Some – mercifully few – of the patients received it all with great bitterness. They were angry and bitter when they were diagnosed, and some died angry and bitter. They were hard to care for and their families were often torn apart by the experience.

But many of the AIDS patients have told me that getting AIDS was the best thing that ever happened to them. They were terrified that they would be positive for HIV, and at first the diagnosis was received with dread. It seemed like a death sentence. Yet, as they lived with that sentence, their lives were transformed. Suddenly, life became precious; every moment counted. And they were liberated to really live. To savor every event, to cherish every person.

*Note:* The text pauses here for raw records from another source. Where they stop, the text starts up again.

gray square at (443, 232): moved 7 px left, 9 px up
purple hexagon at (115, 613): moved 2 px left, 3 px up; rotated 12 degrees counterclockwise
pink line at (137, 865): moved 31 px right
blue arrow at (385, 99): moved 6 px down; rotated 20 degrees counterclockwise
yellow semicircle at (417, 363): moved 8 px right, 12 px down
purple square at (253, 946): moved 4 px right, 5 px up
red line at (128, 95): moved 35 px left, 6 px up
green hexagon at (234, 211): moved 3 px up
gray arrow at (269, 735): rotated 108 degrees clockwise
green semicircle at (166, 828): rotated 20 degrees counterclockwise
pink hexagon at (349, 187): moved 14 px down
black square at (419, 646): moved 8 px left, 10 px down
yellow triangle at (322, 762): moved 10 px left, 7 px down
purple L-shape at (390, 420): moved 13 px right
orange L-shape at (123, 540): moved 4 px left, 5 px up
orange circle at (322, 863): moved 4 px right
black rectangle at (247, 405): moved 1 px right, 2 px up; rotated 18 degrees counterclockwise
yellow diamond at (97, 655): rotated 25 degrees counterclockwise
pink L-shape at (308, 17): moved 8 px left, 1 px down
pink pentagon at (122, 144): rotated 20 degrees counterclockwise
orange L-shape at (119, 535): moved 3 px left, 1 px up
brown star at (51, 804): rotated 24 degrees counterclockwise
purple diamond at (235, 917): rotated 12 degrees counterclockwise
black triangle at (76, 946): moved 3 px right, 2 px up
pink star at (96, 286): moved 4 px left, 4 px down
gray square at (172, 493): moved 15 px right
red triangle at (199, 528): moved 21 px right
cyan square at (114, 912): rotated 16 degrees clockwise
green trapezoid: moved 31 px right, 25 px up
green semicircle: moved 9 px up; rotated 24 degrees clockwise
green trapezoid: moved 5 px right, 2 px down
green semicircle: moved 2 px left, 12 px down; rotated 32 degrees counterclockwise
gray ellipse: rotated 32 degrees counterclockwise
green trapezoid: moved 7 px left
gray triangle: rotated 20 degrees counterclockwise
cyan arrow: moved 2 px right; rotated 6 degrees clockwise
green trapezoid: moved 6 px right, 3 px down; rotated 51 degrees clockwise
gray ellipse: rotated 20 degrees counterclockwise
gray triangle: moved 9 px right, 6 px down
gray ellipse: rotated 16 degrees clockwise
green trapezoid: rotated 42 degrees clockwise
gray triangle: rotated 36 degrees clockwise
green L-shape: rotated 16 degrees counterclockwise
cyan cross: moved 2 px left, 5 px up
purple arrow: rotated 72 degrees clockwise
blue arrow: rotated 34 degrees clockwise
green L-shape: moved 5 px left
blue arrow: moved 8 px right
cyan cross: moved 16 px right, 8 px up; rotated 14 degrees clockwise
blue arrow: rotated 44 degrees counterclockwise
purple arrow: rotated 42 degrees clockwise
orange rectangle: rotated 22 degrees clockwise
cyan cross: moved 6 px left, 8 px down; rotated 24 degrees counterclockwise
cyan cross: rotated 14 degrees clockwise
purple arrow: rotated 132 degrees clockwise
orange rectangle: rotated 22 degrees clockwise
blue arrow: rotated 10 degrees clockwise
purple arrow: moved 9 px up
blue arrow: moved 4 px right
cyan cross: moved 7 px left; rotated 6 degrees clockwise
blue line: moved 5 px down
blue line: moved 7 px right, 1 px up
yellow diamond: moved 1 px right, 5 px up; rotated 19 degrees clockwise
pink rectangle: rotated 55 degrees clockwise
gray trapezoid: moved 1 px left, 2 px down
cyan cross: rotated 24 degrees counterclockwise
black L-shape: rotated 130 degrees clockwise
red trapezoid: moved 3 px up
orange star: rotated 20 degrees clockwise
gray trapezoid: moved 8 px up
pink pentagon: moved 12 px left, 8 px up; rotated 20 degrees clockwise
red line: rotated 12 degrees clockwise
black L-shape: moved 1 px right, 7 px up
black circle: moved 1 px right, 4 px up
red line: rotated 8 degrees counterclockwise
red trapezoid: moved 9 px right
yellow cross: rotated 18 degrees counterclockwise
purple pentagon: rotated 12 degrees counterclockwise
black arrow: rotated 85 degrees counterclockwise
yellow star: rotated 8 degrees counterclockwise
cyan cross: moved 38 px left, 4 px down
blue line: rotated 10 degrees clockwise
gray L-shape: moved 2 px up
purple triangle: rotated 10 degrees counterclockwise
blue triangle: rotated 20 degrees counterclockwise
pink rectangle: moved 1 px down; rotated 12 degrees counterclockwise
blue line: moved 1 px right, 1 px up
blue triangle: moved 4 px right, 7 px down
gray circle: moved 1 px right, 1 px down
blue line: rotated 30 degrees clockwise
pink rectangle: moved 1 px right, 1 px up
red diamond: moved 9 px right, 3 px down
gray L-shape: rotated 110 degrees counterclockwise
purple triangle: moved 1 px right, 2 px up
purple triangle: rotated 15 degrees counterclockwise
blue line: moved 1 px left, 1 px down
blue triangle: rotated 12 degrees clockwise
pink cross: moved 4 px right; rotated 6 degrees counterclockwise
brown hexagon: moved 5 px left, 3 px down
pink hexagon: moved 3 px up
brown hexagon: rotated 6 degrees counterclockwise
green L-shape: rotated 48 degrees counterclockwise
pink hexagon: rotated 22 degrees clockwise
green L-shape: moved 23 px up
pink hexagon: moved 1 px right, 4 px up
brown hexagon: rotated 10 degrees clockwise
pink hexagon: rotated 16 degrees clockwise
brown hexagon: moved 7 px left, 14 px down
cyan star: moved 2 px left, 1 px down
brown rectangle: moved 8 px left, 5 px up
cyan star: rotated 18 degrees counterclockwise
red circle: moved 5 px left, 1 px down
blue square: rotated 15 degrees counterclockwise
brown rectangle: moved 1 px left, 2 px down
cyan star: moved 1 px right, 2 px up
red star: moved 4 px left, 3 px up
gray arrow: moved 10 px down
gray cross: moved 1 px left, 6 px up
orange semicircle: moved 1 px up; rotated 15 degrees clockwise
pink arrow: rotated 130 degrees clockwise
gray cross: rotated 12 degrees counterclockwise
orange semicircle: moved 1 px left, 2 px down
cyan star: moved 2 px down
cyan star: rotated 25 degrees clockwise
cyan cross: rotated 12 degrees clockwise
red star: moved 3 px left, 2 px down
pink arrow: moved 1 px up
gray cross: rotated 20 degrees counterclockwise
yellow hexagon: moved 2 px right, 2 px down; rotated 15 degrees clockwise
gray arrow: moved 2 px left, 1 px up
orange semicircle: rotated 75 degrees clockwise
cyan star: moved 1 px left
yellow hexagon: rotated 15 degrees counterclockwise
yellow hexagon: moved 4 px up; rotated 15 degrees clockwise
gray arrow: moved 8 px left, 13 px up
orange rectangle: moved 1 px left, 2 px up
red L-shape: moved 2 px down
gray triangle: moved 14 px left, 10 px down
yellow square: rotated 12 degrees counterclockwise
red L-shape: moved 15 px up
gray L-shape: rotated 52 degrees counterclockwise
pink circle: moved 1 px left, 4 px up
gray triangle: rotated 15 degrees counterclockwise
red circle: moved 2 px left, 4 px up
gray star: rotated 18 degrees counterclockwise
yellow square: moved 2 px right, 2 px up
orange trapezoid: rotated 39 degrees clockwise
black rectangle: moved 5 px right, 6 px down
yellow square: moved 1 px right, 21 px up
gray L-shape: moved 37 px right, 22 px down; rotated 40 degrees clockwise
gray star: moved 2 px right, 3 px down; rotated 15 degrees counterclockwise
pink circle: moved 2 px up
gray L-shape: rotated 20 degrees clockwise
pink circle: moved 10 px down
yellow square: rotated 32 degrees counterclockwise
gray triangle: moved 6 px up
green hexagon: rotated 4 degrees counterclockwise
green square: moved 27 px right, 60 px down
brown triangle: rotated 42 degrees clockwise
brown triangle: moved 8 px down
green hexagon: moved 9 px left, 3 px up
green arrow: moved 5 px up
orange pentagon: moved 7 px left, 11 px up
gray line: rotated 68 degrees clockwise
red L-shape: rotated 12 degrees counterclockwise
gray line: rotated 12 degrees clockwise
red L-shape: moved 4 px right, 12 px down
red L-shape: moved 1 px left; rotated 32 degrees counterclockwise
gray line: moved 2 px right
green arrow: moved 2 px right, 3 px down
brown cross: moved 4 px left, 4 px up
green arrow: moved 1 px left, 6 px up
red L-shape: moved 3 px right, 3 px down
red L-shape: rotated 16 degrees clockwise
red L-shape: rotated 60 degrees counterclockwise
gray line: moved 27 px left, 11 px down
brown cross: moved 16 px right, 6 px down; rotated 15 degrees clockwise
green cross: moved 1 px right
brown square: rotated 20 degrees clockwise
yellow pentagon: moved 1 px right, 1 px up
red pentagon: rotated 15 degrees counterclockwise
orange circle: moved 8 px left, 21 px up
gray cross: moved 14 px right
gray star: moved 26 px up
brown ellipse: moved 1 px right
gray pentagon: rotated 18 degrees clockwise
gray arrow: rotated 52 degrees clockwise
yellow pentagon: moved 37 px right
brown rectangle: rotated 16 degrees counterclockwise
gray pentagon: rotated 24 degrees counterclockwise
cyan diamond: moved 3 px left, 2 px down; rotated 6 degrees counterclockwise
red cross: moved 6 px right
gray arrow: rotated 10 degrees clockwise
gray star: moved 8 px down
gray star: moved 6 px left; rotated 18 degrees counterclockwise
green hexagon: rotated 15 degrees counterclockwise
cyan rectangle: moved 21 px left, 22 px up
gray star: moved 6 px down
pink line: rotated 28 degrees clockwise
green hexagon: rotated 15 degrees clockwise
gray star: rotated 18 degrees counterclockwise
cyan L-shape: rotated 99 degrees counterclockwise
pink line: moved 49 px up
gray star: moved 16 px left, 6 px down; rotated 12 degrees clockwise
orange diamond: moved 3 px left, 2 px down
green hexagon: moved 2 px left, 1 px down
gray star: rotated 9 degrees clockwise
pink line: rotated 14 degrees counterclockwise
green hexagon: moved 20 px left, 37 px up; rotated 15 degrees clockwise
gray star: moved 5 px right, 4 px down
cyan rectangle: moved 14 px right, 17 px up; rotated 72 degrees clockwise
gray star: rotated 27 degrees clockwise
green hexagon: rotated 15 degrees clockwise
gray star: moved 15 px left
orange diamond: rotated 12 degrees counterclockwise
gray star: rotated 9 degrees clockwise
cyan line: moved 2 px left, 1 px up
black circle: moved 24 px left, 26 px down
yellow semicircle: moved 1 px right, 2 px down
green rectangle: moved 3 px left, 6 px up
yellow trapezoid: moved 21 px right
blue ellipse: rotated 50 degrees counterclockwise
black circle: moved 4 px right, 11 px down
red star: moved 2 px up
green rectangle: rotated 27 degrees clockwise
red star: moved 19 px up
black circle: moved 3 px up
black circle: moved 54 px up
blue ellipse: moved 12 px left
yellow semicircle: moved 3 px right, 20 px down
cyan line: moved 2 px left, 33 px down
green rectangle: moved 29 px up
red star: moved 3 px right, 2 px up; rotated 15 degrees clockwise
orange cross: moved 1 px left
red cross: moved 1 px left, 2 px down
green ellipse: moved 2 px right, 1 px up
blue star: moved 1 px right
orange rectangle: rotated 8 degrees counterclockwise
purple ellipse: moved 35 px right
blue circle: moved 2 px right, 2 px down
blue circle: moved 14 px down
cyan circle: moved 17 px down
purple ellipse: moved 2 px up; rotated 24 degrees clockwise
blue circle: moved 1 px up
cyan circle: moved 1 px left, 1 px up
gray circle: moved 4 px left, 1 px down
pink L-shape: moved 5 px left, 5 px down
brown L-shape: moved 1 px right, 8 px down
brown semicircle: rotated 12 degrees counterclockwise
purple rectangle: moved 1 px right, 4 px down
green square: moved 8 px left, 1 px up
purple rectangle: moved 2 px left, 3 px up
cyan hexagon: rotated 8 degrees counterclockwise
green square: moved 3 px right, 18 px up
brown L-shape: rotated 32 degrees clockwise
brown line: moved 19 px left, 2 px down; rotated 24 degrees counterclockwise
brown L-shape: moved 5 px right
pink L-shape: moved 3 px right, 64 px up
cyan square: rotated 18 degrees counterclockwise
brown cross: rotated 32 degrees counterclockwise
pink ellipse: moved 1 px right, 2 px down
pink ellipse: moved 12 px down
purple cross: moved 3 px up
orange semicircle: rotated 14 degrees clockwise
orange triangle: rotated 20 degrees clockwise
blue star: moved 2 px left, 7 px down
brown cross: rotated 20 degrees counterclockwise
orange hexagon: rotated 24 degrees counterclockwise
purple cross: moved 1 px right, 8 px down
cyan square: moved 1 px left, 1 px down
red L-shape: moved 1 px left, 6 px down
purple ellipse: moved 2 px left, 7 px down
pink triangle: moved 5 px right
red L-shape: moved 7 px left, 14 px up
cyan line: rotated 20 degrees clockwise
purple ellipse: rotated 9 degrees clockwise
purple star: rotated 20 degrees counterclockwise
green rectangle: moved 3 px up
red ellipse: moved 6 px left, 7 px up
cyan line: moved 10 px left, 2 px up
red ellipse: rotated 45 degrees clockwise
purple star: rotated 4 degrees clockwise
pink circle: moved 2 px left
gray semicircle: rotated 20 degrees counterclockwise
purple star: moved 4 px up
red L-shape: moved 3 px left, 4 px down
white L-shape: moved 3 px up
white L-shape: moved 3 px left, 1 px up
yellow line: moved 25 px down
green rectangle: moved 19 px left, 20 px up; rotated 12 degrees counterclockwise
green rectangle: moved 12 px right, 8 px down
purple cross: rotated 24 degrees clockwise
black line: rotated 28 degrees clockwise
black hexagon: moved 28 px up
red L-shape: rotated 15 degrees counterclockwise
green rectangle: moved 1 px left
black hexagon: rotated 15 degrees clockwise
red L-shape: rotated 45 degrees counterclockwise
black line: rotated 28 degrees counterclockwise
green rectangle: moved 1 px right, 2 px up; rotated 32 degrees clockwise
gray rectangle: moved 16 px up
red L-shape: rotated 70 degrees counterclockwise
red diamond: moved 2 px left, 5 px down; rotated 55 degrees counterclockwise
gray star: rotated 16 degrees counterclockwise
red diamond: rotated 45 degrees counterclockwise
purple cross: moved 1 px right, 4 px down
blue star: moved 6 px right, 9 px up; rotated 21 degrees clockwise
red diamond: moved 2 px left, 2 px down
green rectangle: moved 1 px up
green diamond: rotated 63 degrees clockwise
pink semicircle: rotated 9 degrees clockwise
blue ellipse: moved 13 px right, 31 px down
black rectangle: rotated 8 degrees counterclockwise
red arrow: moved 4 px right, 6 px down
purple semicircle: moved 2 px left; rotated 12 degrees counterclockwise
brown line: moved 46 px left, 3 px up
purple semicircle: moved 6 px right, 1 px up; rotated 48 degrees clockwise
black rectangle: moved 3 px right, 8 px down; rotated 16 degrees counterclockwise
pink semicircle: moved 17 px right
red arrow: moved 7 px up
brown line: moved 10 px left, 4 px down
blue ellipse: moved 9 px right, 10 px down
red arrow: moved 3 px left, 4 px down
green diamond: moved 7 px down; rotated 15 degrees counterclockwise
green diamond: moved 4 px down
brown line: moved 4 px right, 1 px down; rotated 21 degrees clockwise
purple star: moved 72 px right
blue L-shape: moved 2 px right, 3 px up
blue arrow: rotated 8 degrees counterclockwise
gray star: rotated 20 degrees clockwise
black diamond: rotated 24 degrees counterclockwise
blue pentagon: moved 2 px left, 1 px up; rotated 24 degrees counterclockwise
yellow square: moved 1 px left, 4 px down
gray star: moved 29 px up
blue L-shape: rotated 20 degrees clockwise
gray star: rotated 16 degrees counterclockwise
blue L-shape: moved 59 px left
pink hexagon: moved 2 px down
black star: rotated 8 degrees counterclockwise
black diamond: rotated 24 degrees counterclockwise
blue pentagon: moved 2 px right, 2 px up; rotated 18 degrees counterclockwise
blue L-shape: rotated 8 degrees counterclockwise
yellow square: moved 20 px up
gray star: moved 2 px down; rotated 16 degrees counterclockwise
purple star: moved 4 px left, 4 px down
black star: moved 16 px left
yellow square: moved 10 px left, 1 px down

And many of those who died in the early years of the epidemic came to profound acceptance. To deep realizations of God or Truth or Goodness in their lives. They were lovingly able to embrace death when it came. These people were great teachers to me. Being with them in their dignity and joy and humor was a precious experience.

I am not saying that disaster or tragedy are good things, or that we ought to invite them. But we can befriend them. When our lives fall apart, we can choose to ask “Why me?” To become depressed or despairing. We can rail against our fate and fight it. Or we can choose to embrace the opportunity. To allow ourselves to be changed by the experience. To experience the fullness of life, which includes death and mourning as well as birth and joy. Sickness and pain, as well as health and well-being.

If we can let go of the need to control our lives; if we accept that life is unpredictable, that our hopes and plans can and will be dashed and that our lives can and will be turned upside-down from time to time, then we are free to rejoice in that unpredictability. We are open to learning from the disaster that has befallen. Our lives will be infinitely richer for it. And who knows what may come of it?

To return to our two soldiers: For each of them, everything we know about them is contained in these very short fragments. These few short paragraphs are all we know of Monk Myo. For the centurion, all we have is this one sentence. The rest of their lives are total mystery.

What happened to them, do you think? Monk Myo’s future probably was to return to his teacher, Hung Jen, who would have recognized the change. Most likely, after some years of maturing of his enlightenment experience, he would have gone on to be given Dharma transmission himself. To himself become a teacher.

But that centurion. His whole life was being an officer in the military. And his job was executing criminals. What must have happened to him? How do you think his life was changed?